Fire only start of problems for Granite Shoals family
GRANITE SHOALS — Charity Parker wrapped up the Christmas shopping almost three months before Dec. 25, but then a fire turned her family’s hoped-for holiday into smoke and ashes.
The blaze destroyed the two-bedroom structure, claimed her husband’s tools, consumed a fully stocked pantry and torched all the family’s Christmas presents. Their niece, whose mother is in hospice, was supposed to move in so the family could help take care of her.
“I had it all done. All the kids’ gifts were stored over there,” Parker said, pointing to the gutted shell of a building adjacent to the home where she, husband Chris Parker and their four children live.

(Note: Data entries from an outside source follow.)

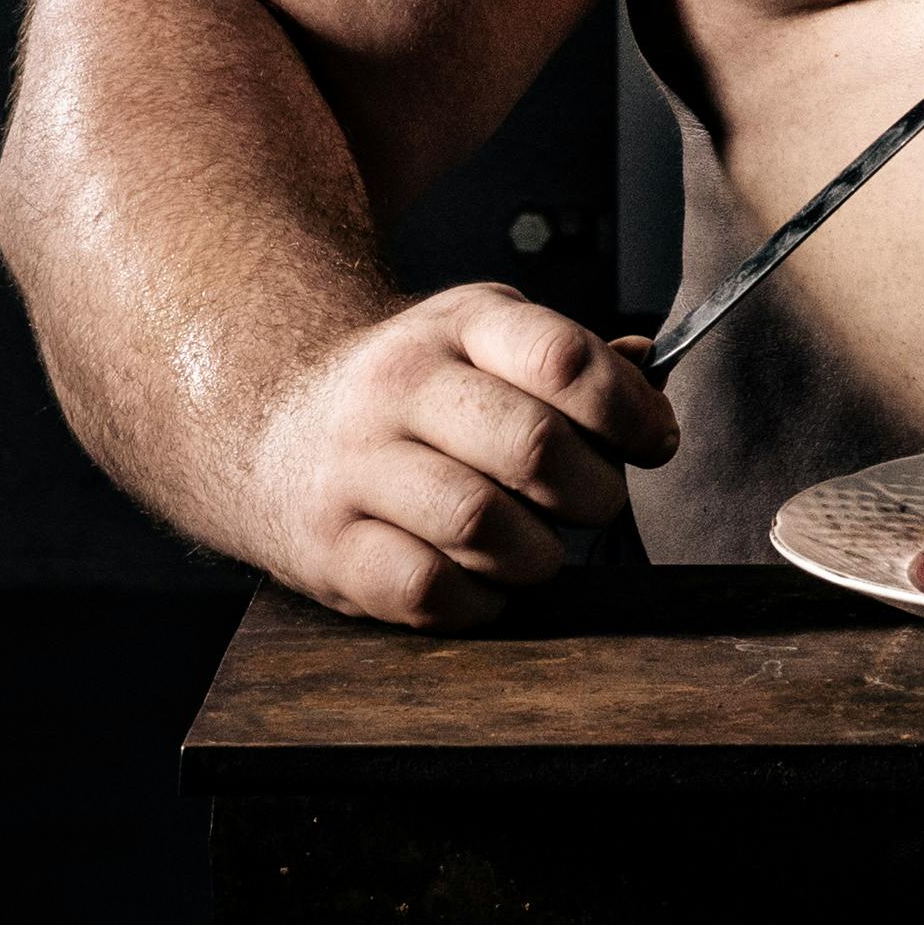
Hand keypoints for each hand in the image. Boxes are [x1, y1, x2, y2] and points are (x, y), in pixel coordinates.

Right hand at [246, 284, 678, 627]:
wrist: (269, 423)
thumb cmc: (416, 390)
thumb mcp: (486, 340)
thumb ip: (571, 361)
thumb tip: (650, 370)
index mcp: (460, 325)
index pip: (562, 359)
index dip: (631, 410)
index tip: (654, 441)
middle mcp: (399, 386)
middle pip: (532, 447)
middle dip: (595, 492)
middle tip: (594, 501)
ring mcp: (355, 469)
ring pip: (482, 525)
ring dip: (540, 553)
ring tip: (537, 545)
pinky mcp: (328, 549)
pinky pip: (428, 590)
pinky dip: (479, 599)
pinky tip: (482, 579)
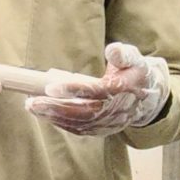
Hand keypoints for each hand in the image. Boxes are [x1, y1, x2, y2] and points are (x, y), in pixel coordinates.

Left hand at [27, 41, 170, 136]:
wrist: (147, 97)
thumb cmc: (134, 72)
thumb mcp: (134, 58)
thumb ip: (123, 53)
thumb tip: (112, 50)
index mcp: (124, 89)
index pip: (96, 91)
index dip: (73, 90)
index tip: (50, 87)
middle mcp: (117, 109)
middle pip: (84, 112)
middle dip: (56, 108)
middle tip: (31, 102)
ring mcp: (110, 123)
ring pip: (80, 124)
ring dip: (54, 117)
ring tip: (32, 107)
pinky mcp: (104, 130)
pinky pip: (81, 130)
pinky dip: (61, 123)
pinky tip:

The damaged building also held a freezer.
“Our Christmas tree and decorations were there, too. And all the kids’ first Christmas ornaments,” she said.
Christmas promised to be good for the Parkers this year. But during the night of Oct. 22, a blaze destroyed the adjacent building.
“It was horrible,” Charity Parker said, standing among the ruins. “You can still smell it.”
The Parkers and their sons — ages 7 months, 3 years, 8 years and 10 years — were asleep in the main house. A neighbor behind them raced around the dwelling knocking on all the windows trying to wake the family.
When the Parkers emerged from their home in the 1500 block of Valley High and saw the fire ripping through the next-door building, all the stunned family could do was watch.
“I must have been in shock,” Charity Parker said. “You never expect it to happen to you.”
The first Granite Shoals Fire Department volunteer arrived in a brush truck. Parker said he didn’t attack the blaze itself but started protecting their living quarters by dousing the family’s home, which was only eight feet from the burning structure.
“He probably saved our home,” she said. “He just kept spraying back and forth (along the home’s roof).”
She pointed to the home’s eaves where the fire’s heat melted the paint.
“It was close,” Parker said.
The family had been renovating the additional structure because Parker’s niece planned to move in with them. Parker said her sister is currently in hospice care and it would only be a matter of time before the niece relocated.
“Now, we don’t know where she’ll stay,” Parker said.
The fire knocked out a fuse box, leaving the Parkers without water and electricity for almost two weeks.
The fire gutted the structure. The family had recently stocked the freezer in anticipation of Chris Parker being laid off from his seasonal job. However, they are hoping he can find employment laying tile this winter.
“But all his tools were in there,” Charity Parker said. She pointed to some twisted pieces of metal and other items that used to be her husband’s tools.
The fire also destroyed two motorcycles — her husband’s and her 10-year-old son’s dirt bike. In another corner, the Parkers had stored an air conditioning unit, a new bathroom vanity and other supplies for remodeling the building and their own home.
“It’s all gone,” Charity Parker said. “Of course it wasn’t insured.”
With no insurance on the building, the Parkers are left to clean it up themselves. From there, Parker said they don’t know what they’ll do.
“We’ll probably have to knock it down,” she said.
As she walked through the ruins, Parker picked up some burned cans of food and a couple of charred Christmas ornaments.
The fire also consumed several mementos left by her mother, who died when Parker was 15, she said.
“But we can replace this — well, most of it,” she said. “The good news is we’re all right.”
The cause of the fire is undetermined, she added.
There’s been an account set up at First National Bank in the Marble Falls Walmart, 2700 U.S. 281, to help the Parkers. The account is under the name of Parker’s sister Deidra Heffner.